Technical Analysis & Implementation
QVal: Training-Free Evaluation of Dense Supervision Signals§
Problem§
LLM agents in long-horizon tasks (e.g., web navigation, robotics) suffer from sparse outcome rewards. Dense supervision methods (e.g., confidence scores, embedding similarities) aim to give intermediate rewards but are expensive to evaluate: downstream training conflates signal quality with engineering choices.
Core Methodology: QVal Score§
QVal measures Q-alignment: how well a dense supervision signal $\mathrm{score}(s,a)$ orders actions according to the Q-values $Q^*(s,a)$ of a strong reference policy.
1. Reference Policy Training: Train a policy (e.g., via PPO or behavior cloning) using outcome-only rewards to obtain Q-values for each state-action pair across collected trajectories. This is done once per environment. 2. Score Extraction: For each evaluated dense supervision method, extract scores for the same state-action pairs. 3. Rank Correlation: Compute Spearman's rank correlation coefficient $\rho$ between the method's scores and the reference Q-values: $$ \rho = 1 - \frac{6 \sum d_i^2}{n(n^2-1)} $$ where $d_i$ is the difference in ranks of the two scores for pair $i$. Higher $\rho$ indicates better alignment with optimal action ordering.
Implementation Details§
- Environments: 4 diverse tasks (WebShop, ALFWorld, etc.) with trajectory lengths up to hundreds of steps.

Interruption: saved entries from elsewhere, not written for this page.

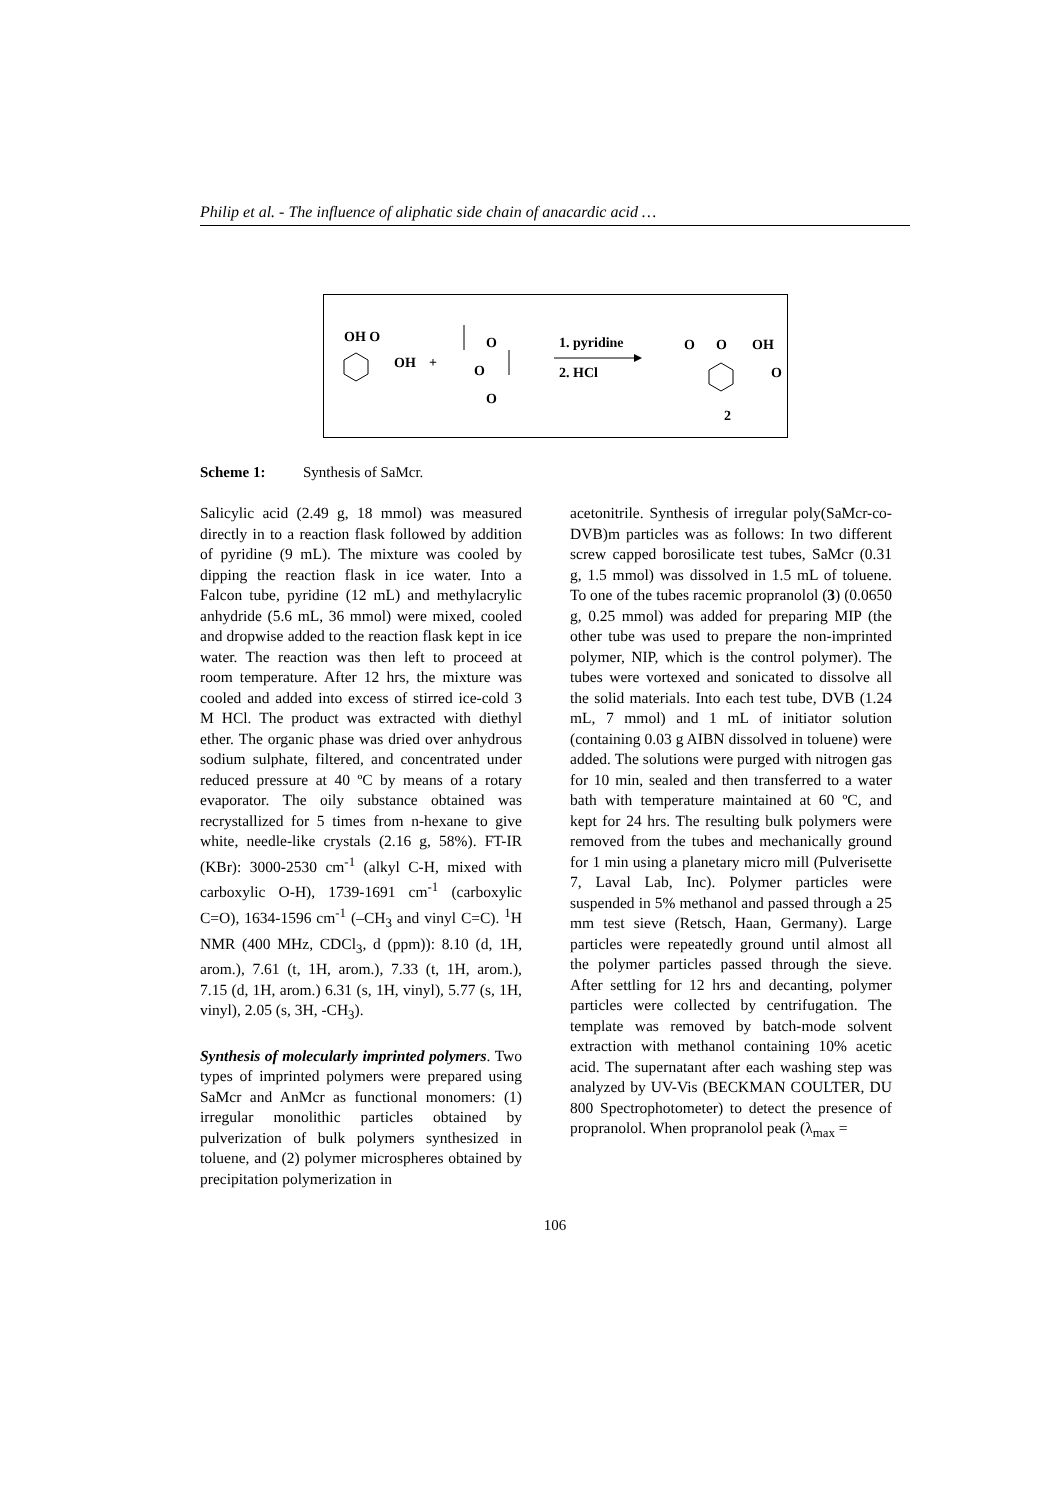Philip et al. - The influence of aliphatic side chain of anacardic acid …
OH O
OH
+
O
O
O
1. pyridine
2. HCl
O
O
OH
O
2
Scheme 1: Synthesis of SaMcr.
Salicylic acid (2.49 g, 18 mmol) was measured directly in to a reaction flask followed by addition of pyridine (9 mL). The mixture was cooled by dipping the reaction flask in ice water. Into a Falcon tube, pyridine (12 mL) and methylacrylic anhydride (5.6 mL, 36 mmol) were mixed, cooled and dropwise added to the reaction flask kept in ice water. The reaction was then left to proceed at room temperature. After 12 hrs, the mixture was cooled and added into excess of stirred ice-cold 3 M HCl. The product was extracted with diethyl ether. The organic phase was dried over anhydrous sodium sulphate, filtered, and concentrated under reduced pressure at 40 ºC by means of a rotary evaporator. The oily substance obtained was recrystallized for 5 times from n-hexane to give white, needle-like crystals (2.16 g, 58%). FT-IR (KBr): 3000-2530 cm<sup>-1</sup> (alkyl C-H, mixed with carboxylic O-H), 1739-1691 cm<sup>-1</sup> (carboxylic C=O), 1634-1596 cm<sup>-1</sup> (–CH<sub>3</sub> and vinyl C=C). <sup>1</sup>H NMR (400 MHz, CDCl<sub>3</sub>, d (ppm)): 8.10 (d, 1H, arom.), 7.61 (t, 1H, arom.), 7.33 (t, 1H, arom.), 7.15 (d, 1H, arom.) 6.31 (s, 1H, vinyl), 5.77 (s, 1H, vinyl), 2.05 (s, 3H, -CH<sub>3</sub>).
Synthesis of molecularly imprinted polymers. Two types of imprinted polymers were prepared using SaMcr and AnMcr as functional monomers: (1) irregular monolithic particles obtained by pulverization of bulk polymers synthesized in toluene, and (2) polymer microspheres obtained by precipitation polymerization in
acetonitrile. Synthesis of irregular poly(SaMcr-co-DVB)m particles was as follows: In two different screw capped borosilicate test tubes, SaMcr (0.31 g, 1.5 mmol) was dissolved in 1.5 mL of toluene. To one of the tubes racemic propranolol (3) (0.0650 g, 0.25 mmol) was added for preparing MIP (the other tube was used to prepare the non-imprinted polymer, NIP, which is the control polymer). The tubes were vortexed and sonicated to dissolve all the solid materials. Into each test tube, DVB (1.24 mL, 7 mmol) and 1 mL of initiator solution (containing 0.03 g AIBN dissolved in toluene) were added. The solutions were purged with nitrogen gas for 10 min, sealed and then transferred to a water bath with temperature maintained at 60 ºC, and kept for 24 hrs. The resulting bulk polymers were removed from the tubes and mechanically ground for 1 min using a planetary micro mill (Pulverisette 7, Laval Lab, Inc). Polymer particles were suspended in 5% methanol and passed through a 25 mm test sieve (Retsch, Haan, Germany). Large particles were repeatedly ground until almost all the polymer particles passed through the sieve. After settling for 12 hrs and decanting, polymer particles were collected by centrifugation. The template was removed by batch-mode solvent extraction with methanol containing 10% acetic acid. The supernatant after each washing step was analyzed by UV-Vis (BECKMAN COULTER, DU 800 Spectrophotometer) to detect the presence of propranolol. When propranolol peak (λ<sub>max</sub> =
106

- Methods: 21 methods spanning 7 families (e.g., prompting, self-distillation, embedding similarity, intrinsic confidence).
- Backbones: 6 open-weight LLMs (e.g., Llama 2, Mistral).
- Key Finding: Simple prompting baselines (e.g., "rate this action from 0 to 10") often outperform complex learned methods.
Code Snippet§
import numpy as np
from scipy.stats import spearmanr
def qval_score(method_scores: np.ndarray, q_values: np.ndarray) -> float:
"""
Compute QVal score as Spearman correlation between method scores and Q-values.
"""
rho, _ = spearmanr(method_scores, q_values)
return rho
# Example usage:
# reference_policy_q = get_reference_q_values(trajectories) # precomputed
# method_scores = my_dense_supervision_method(trajectories)
# qval = qval_score(method_scores, reference_policy_q)Key Results§
- Performance clusters by method family (prompting > self-distillation > embedding similarity).
- Findings are consistent across model sizes and environments.
- QVal requires no training of the evaluated method, reducing cost ~100x compared to full pipeline evaluation.